One thing I find amazing about arcade machines is how much the machine design itself can add to the experience. Racing games with vehicle-like kiosks, music games with plastic instruments and metal dance pads, light gun games…Some arcade games (Silent Scope comes to mind) are a mere shadow of their former selves as a home experience.
The way Frogs is dolled up is not all too different from how some Space Invaders games would have color tape pasted on the monitor to fake color, but placing the graphics atop a physical background is a pretty clever move for the time. It’s not really that far off from what Nintendo’s Game & Watch series would do later on.
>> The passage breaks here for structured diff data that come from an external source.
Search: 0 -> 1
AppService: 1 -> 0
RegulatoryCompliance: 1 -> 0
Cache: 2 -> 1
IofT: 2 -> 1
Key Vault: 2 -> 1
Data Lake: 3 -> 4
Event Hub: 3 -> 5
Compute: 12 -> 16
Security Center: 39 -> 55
A lot of that stuff can be traced back to Hang On, where you had to sit on the bike and shift your weight from left to right as if riding a real motorbike. I was left with the Master System port, which was decent but couldn’t hold a candle to the 16-bit, super fast arcade game.
And I thought I knew video game history.. Thank you for broadening my horizon.
Where does Exidy’s Circus (better known to me as Circus Atari on the 2600) fall in all of this? Though more of a Breakout clone than a take on Space Invaders, it features characters “jumping” on a see-saw trying to catch balloons, similar to Frogs (which I love the Intellivision port of the best). Is a platformer defined only by a humanoid or animal character doing the platforming, or will other themes be taken into account? The car in Moon Patrol jumps, but is that a platformer? What about Blaster Master? These thoughts and more will be keeping me up late tonight.
Interesting article! Makes sense that this is the first platformer, I suppose. I guess I always sort of thought of Donkey Kong as the first, due to the need to get to multiple levels, jump, dodge oncoming objects and such. But this does indeed lay that foundation.